Neutropenic fever is a medical emergency in patients (pts) undergoing intensive chemotherapy or stem cell transplant (SCT). Early detection of fever allows for prompt infectious work up and initiation of broad spectrum antibiotics. A device that continuously monitors temperature can act as a clinical support tool to improve clinical outcomes and decrease incidents of sepsis and ICU transfer related to infection. In this study, we compare standard-of-care (SOC) intermittent temperature monitoring with a continuous temperature monitoring device on an inpatient stem cell transplant unit.

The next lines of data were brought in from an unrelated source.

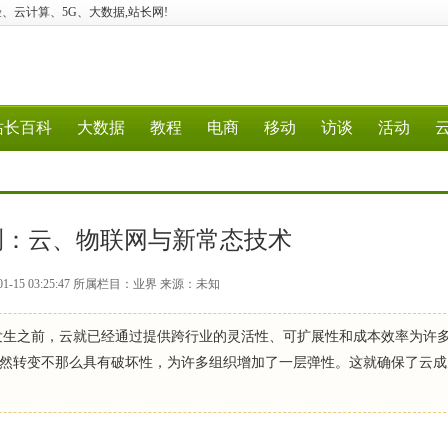
建站、经验、云计算、5G、大数据,站长网!
站长百科
大数据
教程
电商
移动
访谈
活动
预测：云、物联网与新常态技术
1-15 03:25:47 所属栏目：业界 来源：未知
情发生之前，云就已经通过提供跨行业的灵活性、可扩展性和成本效率为许
然转变不那么具有破坏性，为许多组织增加了一层弹性。这就确保了云成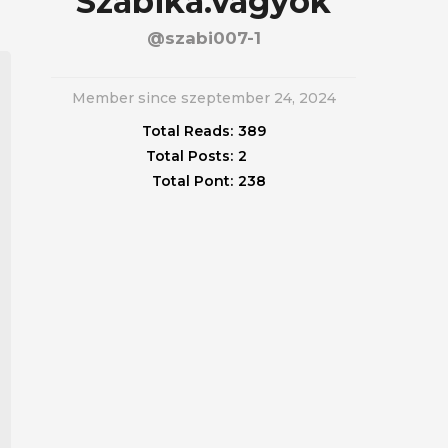
Szabika.vagyok
@szabi007-1
Member since szeptember 24, 2024
Total Reads:
389
Total Posts:
2
Total Pont:
238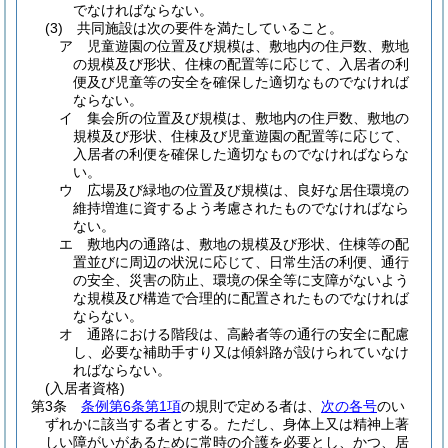
でなければならない。
(3)
共同施設は次の要件を満たしていること。
ア
児童遊園の位置及び規模は、敷地内の住戸数、敷地
の規模及び形状、住棟の配置等に応じて、入居者の利
便及び児童等の安全を確保した適切なものでなければ
ならない。
イ
集会所の位置及び規模は、敷地内の住戸数、敷地の
規模及び形状、住棟及び児童遊園の配置等に応じて、
入居者の利便を確保した適切なものでなければならな
い。
ウ
広場及び緑地の位置及び規模は、良好な居住環境の
維持増進に資するよう考慮されたものでなければなら
ない。
エ
敷地内の通路は、敷地の規模及び形状、住棟等の配
置並びに周辺の状況に応じて、日常生活の利便、通行
の安全、災害の防止、環境の保全等に支障がないよう
な規模及び構造で合理的に配置されたものでなければ
ならない。
オ
通路における階段は、高齢者等の通行の安全に配慮
し、必要な補助手すり又は傾斜路が設けられていなけ
ればならない。
(入居者資格)
第3条
条例第6条第1項
の規則で定める者は、
次の各号
のい
ずれかに該当する者とする。
ただし、身体上又は精神上著
しい障がいがあるために常時の介護を必要とし、かつ、居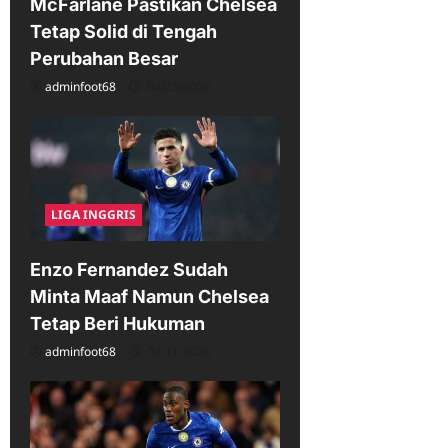
i
McFarlane Pastikan Chelsea
Tetap Solid di Tengah
o
Perubahan Besar
n
adminfoot68
04/25/2026
LIGA INGGRIS
Enzo Fernandez Sudah
Minta Maaf Namun Chelsea
Tetap Beri Hukuman
adminfoot68
04/11/2026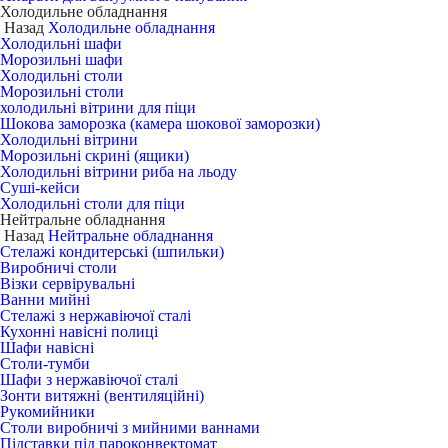
Холодильне обладнання
Назад
Холодильне обладнання
Холодильні шафи
Морозильні шафи
Холодильні столи
Морозильні столи
холодильні вітрини для піци
Шокова заморозка (камера шокової заморозки)
Холодильні вітрини
Морозильні скрині (ящики)
Холодильні вітрини риба на льоду
Суші-кейси
Холодильні столи для піци
Нейтральне обладнання
Назад
Нейтральне обладнання
Стелажі кондитерські (шпильки)
Виробничі столи
Візки сервірувальні
Ванни мийні
Стелажі з нержавіючої сталі
Кухонні навісні полиці
Шафи навісні
Столи-тумби
Шафи з нержавіючої сталі
Зонти витяжні (вентиляційні)
Рукомийники
Столи виробничі з мийними ваннами
Підставки під пароконвектомат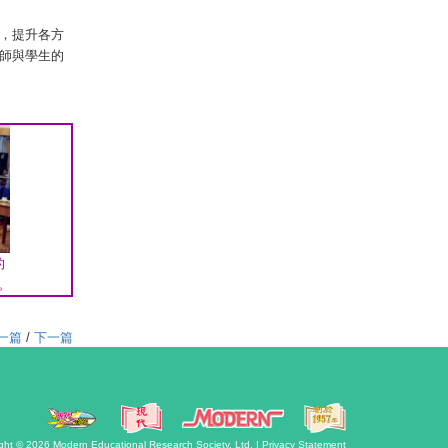
，提升各方
師與學生的
的
。
一篇
/
下一篇
ght © 2026
Modern Educational Research Society, Ltd. |
Privacy Statement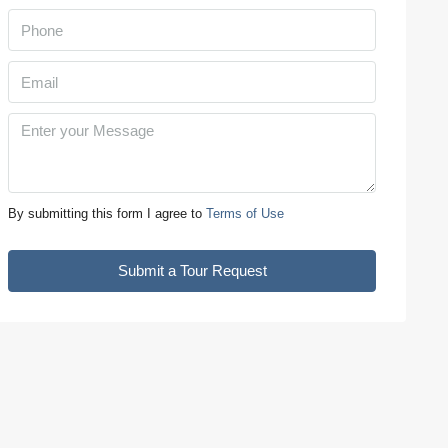
Aug
Mon
10
Aug
Tue
11
By submitting this form I agree to
Terms of Use
Aug
Submit a Tour Request
Wed
12
Aug
Thu
13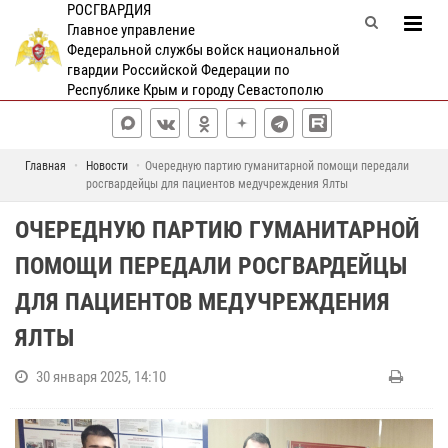
РОСГВАРДИЯ
Главное управление
Федеральной службы войск национальной
гвардии Российской Федерации по
Республике Крым и городу Севастополю
Главная
Новости
Очередную партию гуманитарной помощи передали
росгвардейцы для пациентов медучреждения Ялты
ОЧЕРЕДНУЮ ПАРТИЮ ГУМАНИТАРНОЙ
ПОМОЩИ ПЕРЕДАЛИ РОСГВАРДЕЙЦЫ
ДЛЯ ПАЦИЕНТОВ МЕДУЧРЕЖДЕНИЯ
ЯЛТЫ
30 января 2025, 14:10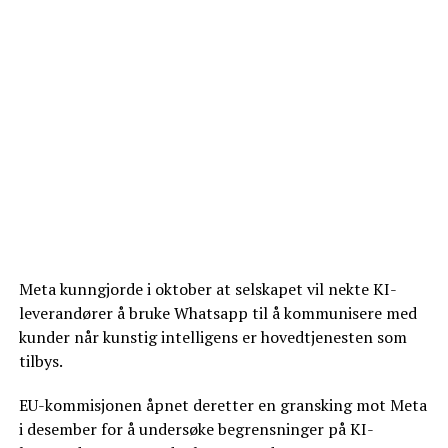
Meta kunngjorde i oktober at selskapet vil nekte KI-
leverandører å bruke Whatsapp til å kommunisere med
kunder når kunstig intelligens er hovedtjenesten som
tilbys.
EU-kommisjonen åpnet deretter en gransking mot Meta
i desember for å undersøke begrensninger på KI-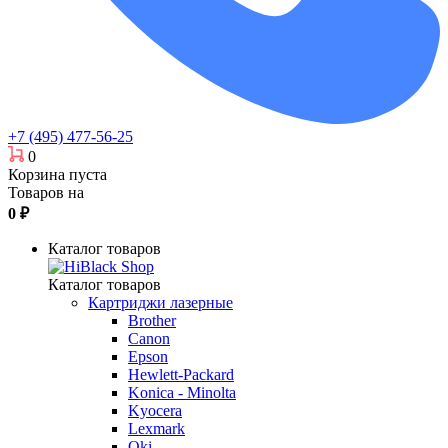
+7 (495) 477-56-25
0
Корзина пуста
Товаров на
0
₽
Каталог товаров
Каталог товаров
Картриджи лазерные
Brother
Canon
Epson
Hewlett-Packard
Konica - Minolta
Kyocera
Lexmark
Oki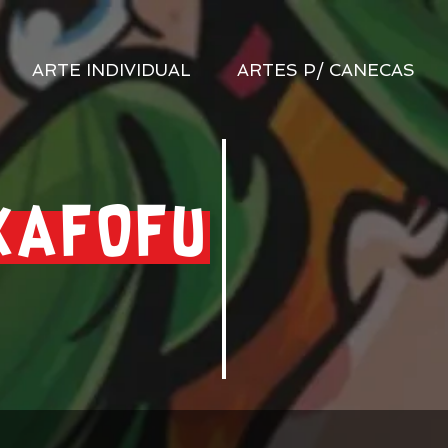
ARTE INDIVIDUAL
ARTES P/ CANECAS
KAFOFU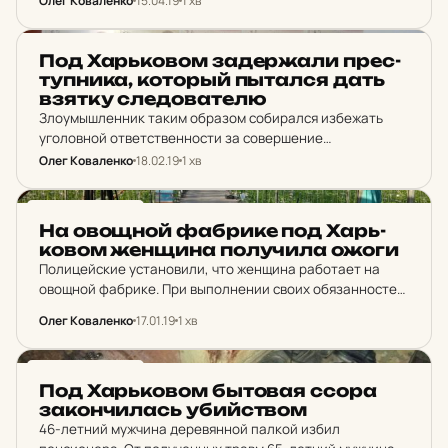
Олег Коваленко
15.04.19
1 хв
НОВИНИ ХАРКОВА
Под Харь­ко­вом за­дер­жа­ли прес­
туп­ни­ка, ко­торый пытал­ся дать
взятку сле­до­ва­те­лю
Злоумышленник таким образом собирался избежать
уголовной ответственности за совершение
имущественного преступления.
Олег Коваленко
18.02.19
1 хв
НОВИНИ ХАРКОВА
На овощ­ной фаб­ри­ке под Харь­
ко­вом жен­щи­на по­лу­чи­ла ожоги
Полицейские установили, что женщина работает на
овощной фабрике. При выполнении своих обязанностей
рядом с ней сорвался шланг и ошпарил потерпевшую.
Олег Коваленко
17.01.19
1 хв
НОВИНИ ХАРКОВА
Под Харь­ко­вом быто­вая ссора
за­кон­чи­лась убий­ством
46-летний мужчина деревянной палкой избил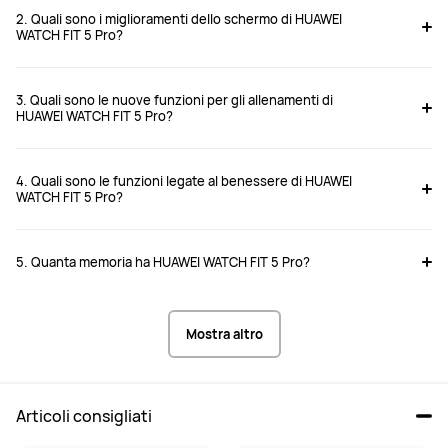
2. Quali sono i miglioramenti dello schermo di HUAWEI
WATCH FIT 5 Pro?
3. Quali sono le nuove funzioni per gli allenamenti di
HUAWEI WATCH FIT 5 Pro?
4. Quali sono le funzioni legate al benessere di HUAWEI
WATCH FIT 5 Pro?
5. Quanta memoria ha HUAWEI WATCH FIT 5 Pro?
Mostra altro
Articoli consigliati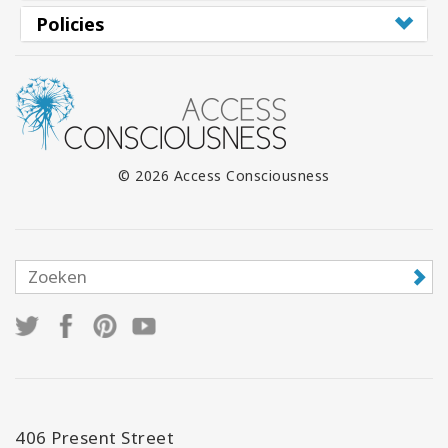
Policies
© 2026 Access Consciousness
406 Present Street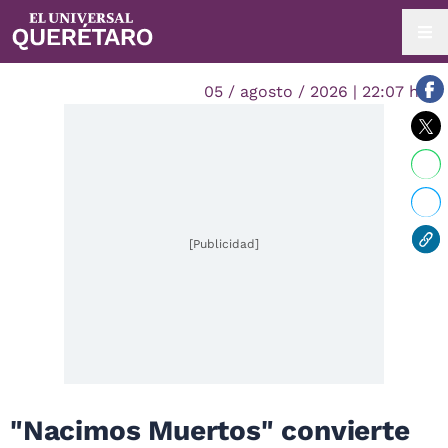
05 / agosto / 2026 | 22:07 hrs.
[Publicidad]
"Nacimos Muertos" convierte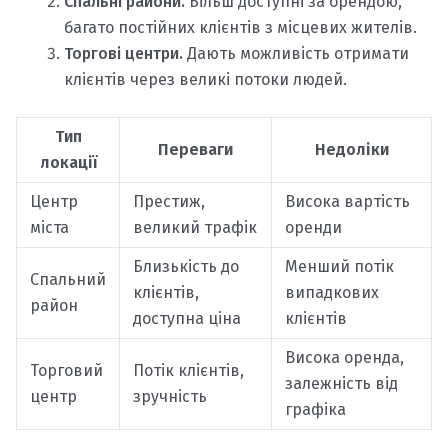
Спальні райони.
Більш доступні за орендою,
багато постійних клієнтів з місцевих жителів.
Торгові центри.
Дають можливість отримати
клієнтів через великі потоки людей.
Тип
Переваги
Недоліки
локації
Центр
Престиж,
Висока вартість
міста
великий трафік
оренди
Близькість до
Менший потік
Спальний
клієнтів,
випадкових
район
доступна ціна
клієнтів
Висока оренда,
Торговий
Потік клієнтів,
залежність від
центр
зручність
графіка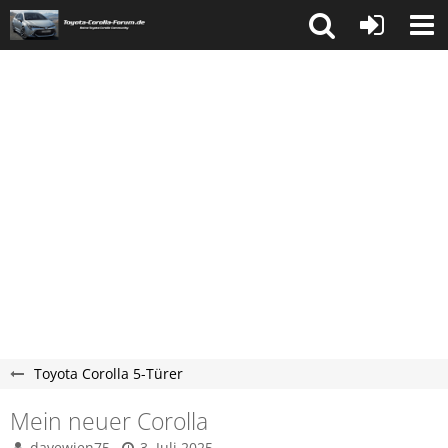
Toyota Corolla 5-Türer
Mein neuer Corolla
davewien75
3. Juli 2025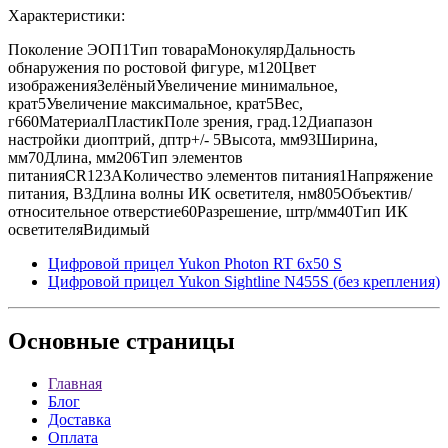
Характеристики:
Поколение ЭОП1Тип товараМонокулярДальность
обнаружения по ростовой фигуре, м120Цвет
изображенияЗелёныйУвеличение минимальное,
крат5Увеличение максимальное, крат5Вес,
г660МатериалПластикПоле зрения, град.12Диапазон
настройки диоптрий, дптр+/- 5Высота, мм93Ширина,
мм70Длина, мм206Тип элементов
питанияCR123AКоличество элементов питания1Напряжение
питания, В3Длина волны ИК осветителя, нм805Объектив/
относительное отверстие60Разрешение, штр/мм40Тип ИК
осветителяВидимый
Цифровой прицел Yukon Photon RT 6x50 S
Цифровой прицел Yukon Sightline N455S (без крепления)
Основные
страницы
Главная
Блог
Доставка
Оплата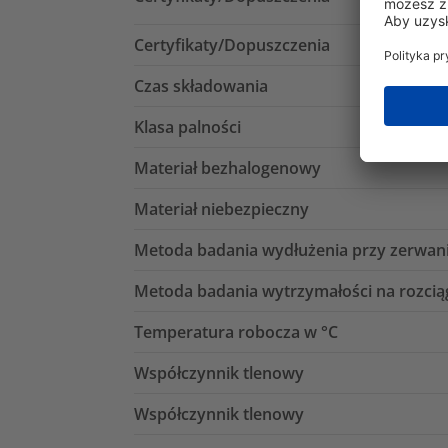
Certyfikaty/Dopuszczenia
Czas składowania
Klasa palności
Materiał bezhalogenowy
Materiał niebezpieczny
Metoda badania wydłużenia przy zerwan
Metoda badania wytrzymałości na rozcią
Temperatura robocza w °C
Współczynnik tlenowy
Współczynnik tlenowy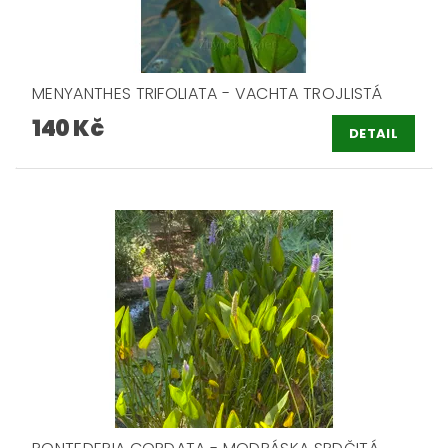
MENYANTHES TRIFOLIATA - VACHTA TROJLISTÁ
140 Kč
DETAIL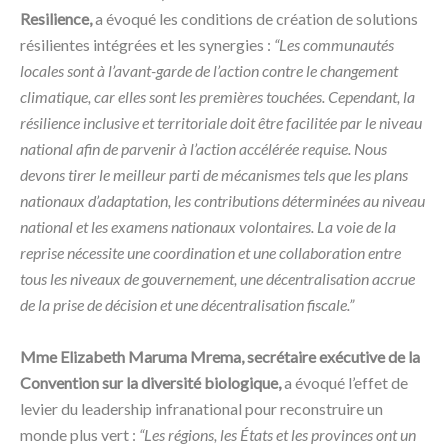
Resilience,
a évoqué les conditions de création de solutions
résilientes intégrées et les synergies :
“Les communautés
locales sont à l’avant-garde de l’action contre le changement
climatique, car elles sont les premières touchées. Cependant, la
résilience inclusive et territoriale doit être facilitée par le niveau
national afin de parvenir à l’action accélérée requise. Nous
devons tirer le meilleur parti de mécanismes tels que les plans
nationaux d’adaptation, les contributions déterminées au niveau
national et les examens nationaux volontaires. La voie de la
reprise nécessite une coordination et une collaboration entre
tous les niveaux de gouvernement, une décentralisation accrue
de la prise de décision et une décentralisation fiscale.”
Mme Elizabeth Maruma Mrema, secrétaire exécutive de la
Convention sur la diversité biologique,
a évoqué l’effet de
levier du leadership infranational pour reconstruire un
monde plus vert :
“Les régions, les États et les provinces ont un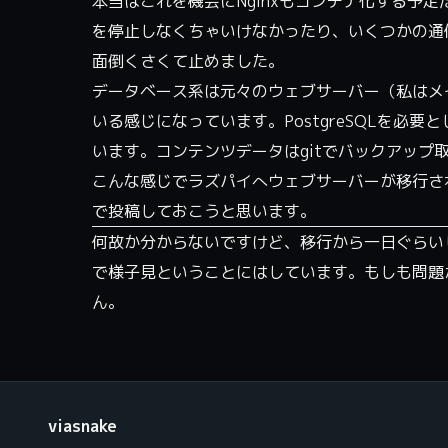
本当はこれを機会にNginxもコンテナ化する予
を停止しなくちゃいけなかったり、いくつかの通
面倒くさくて止めました。
データベース系は元々のウェブサーバー（私はメ
いる感じになっています。PostgreSQLを
います。コンテンツデータはgitでバックアップ
こんな感じでラズパイへウェブサーバーが移行さ
で投稿しておこうと思います。
何故か分からないですけど、移行から一日ぐらい
で様子見ということにはしています。もしも問題
ん。
viasnake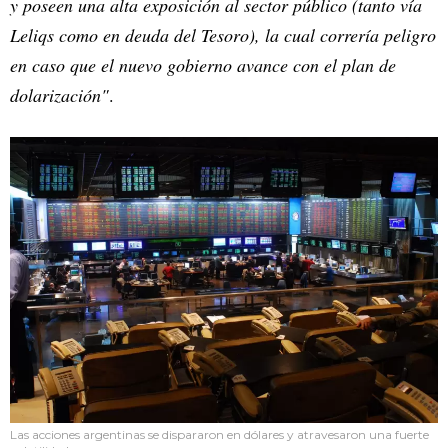
y poseen una alta exposición al sector público (tanto vía
Leliqs como en deuda del Tesoro), la cual correría peligro
en caso que el nuevo gobierno avance con el plan de
dolarización"
.
Las acciones argentinas se dispararon en dólares y atravesaron una fuerte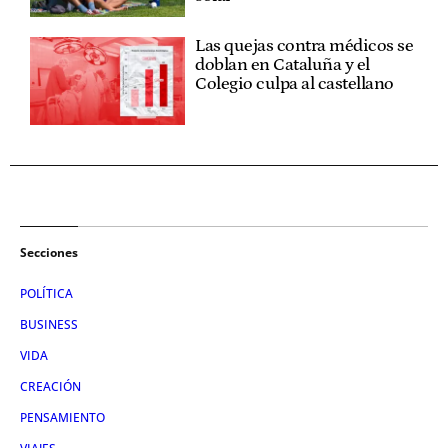
Las quejas contra médicos se
doblan en Cataluña y el
Colegio culpa al castellano
Secciones
POLÍTICA
BUSINESS
VIDA
CREACIÓN
PENSAMIENTO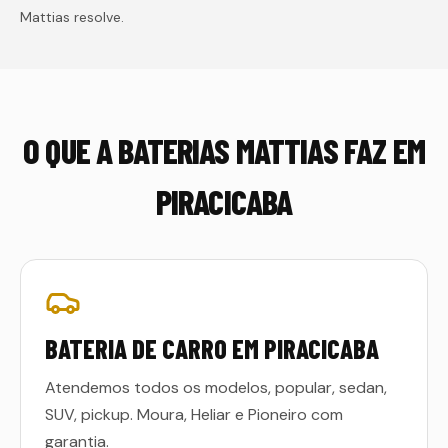
Mattias resolve.
O QUE A BATERIAS MATTIAS FAZ EM
PIRACICABA
BATERIA DE CARRO EM PIRACICABA
Atendemos todos os modelos, popular, sedan,
SUV, pickup. Moura, Heliar e Pioneiro com
garantia.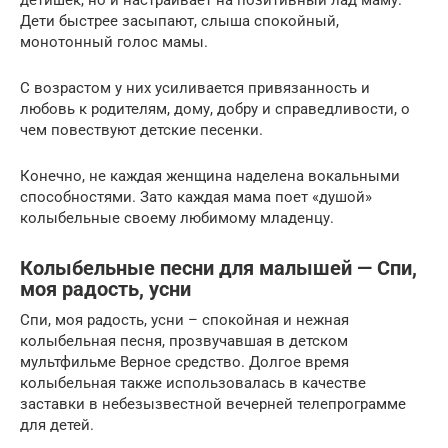
Дети быстрее засыпают, слыша спокойный,
монотонный голос мамы.
С возрастом у них усиливается привязанность и
любовь к родителям, дому, добру и справедливости, о
чем повествуют детские песенки.
Конечно, не каждая женщина наделена вокальными
способностями. Зато каждая мама поет «душой»
колыбельные своему любимому младенцу.
Колыбельные песни для малышей — Спи,
моя радость, усни
Спи, моя радость, усни – спокойная и нежная
колыбельная песня, прозвучавшая в детском
мультфильме Верное средство. Долгое время
колыбельная также использовалась в качестве
заставки в небезызвестной вечерней телепрограмме
для детей.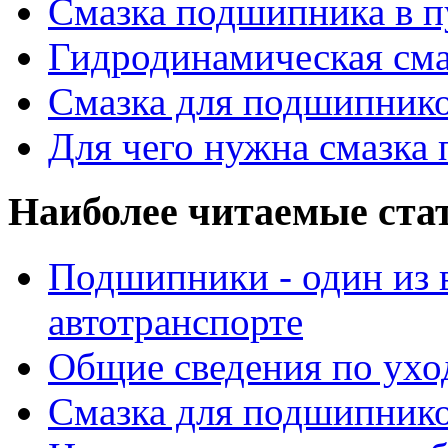
Смазка подшипника в п
Гидродинамическая см
Смазка для подшипнико
Для чего нужна смазка
Наиболее читаемые ста
Подшипники - один из 
автотранспорте
Общие сведения по ухо
Смазка для подшипнико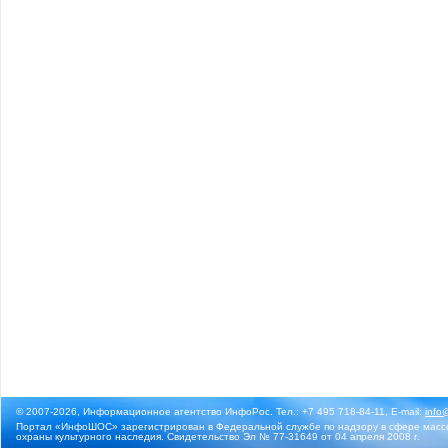
© 2007-2026, Информационное агентство ИнфоРос. Тел.: +7 495 718-84-11, E-mail:
info
Портал «ИнфоШОС» зарегистрирован в Федеральной службе по надзору в сфере массо
охраны культурного наследия. Свидетельство Эл № 77-31649 от 04 апреля 2008 г.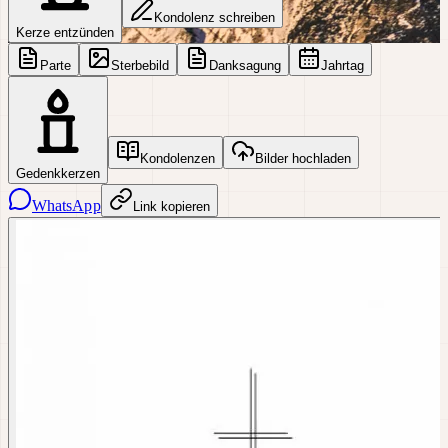
Kondolenz schreiben
Kerze entzünden
Parte
Sterbebild
Danksagung
Jahrtag
Kondolenzen
Bilder hochladen
Gedenkkerzen
WhatsApp
Link kopieren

Consecutive pts who were admitted for high dose chemotherapy or SCT were asked to participate. The TempTraq temperature skin patch (TSP) (Blue Spark, Ohio), a FDA class II patch equipped with small temperature sensor, was utilized to monitor body temperature in real time. The patches were applied under the axilla every 24 hours. Data was received through an iPad or Smartphone remotely with the ability to set alerts. The TSP data was not utilized for clinical decision making. A questionnaire was designed to capture pts’ experience. The correlation of temperature measurements by TSP and SOC was assessed by simple linear regression model. The temperatures detected by TSP between each SOC measurements (i.e., q4hrs) divided into four intervals based on the time lag from next SOC, 0-30 min(m), 30m-1hr, 1-2hr and 2-4hr and each interval counted as a separate binary, i.e., positive or negative based on presence of at least one value more than 100.2 F in a given interval. Receiver-operator characteristic (ROC) curves of the 4 time intervals were generated and area-under the curve (AUC) determined, assuming SOC as the gold standard test.
TSP data of 5,856 continuous hours were studied (i.e., on 17 pts, Table 1). The TSP data was successfully transmitted and displayed on the study iPad invariably. All pts were able to self-wear the patch through the hospital admission and the majority reported it was comfortable to wear and are interested in wearing it in future admissions or at discharge. (Table 2). The TSP in four intervals correlated significantly with SOC temperatures; 0-30m r: 0.29, p<0.001, 30m-1hr r: 0.27, p<0.001, 1-2hr r: 0.24, p<0.001; 2-4 hr r: 0.21, p<00.1 (Figure 1A). AUC of binary TSP in all four time intervals was significantly higher than SOC; 0-30 m AUC: 0.766 (CI: 0.708-0.824, p<0.001); 30m-1hr AUC: 0.755 (CI: 0.701-0.809, p<0.001); 1-2hr AUC: 0.718 (CI: 0.663-0.773, p<0.001); 2-4 hr AUC: 0.702 (CI: 0.646-0.757, p<0.001) (Figure 1B).
Taken together, our data suggest that remote and continuous skin temperature measurement is feasible in the inpatient setting and can provide the opportunity to detect fever earlier. Further studies to evaluate achievement of meaningful clinical outcomes with this device, as well as its utility in the outpatient setting, where self-reported fever can be less reliable, are warranted.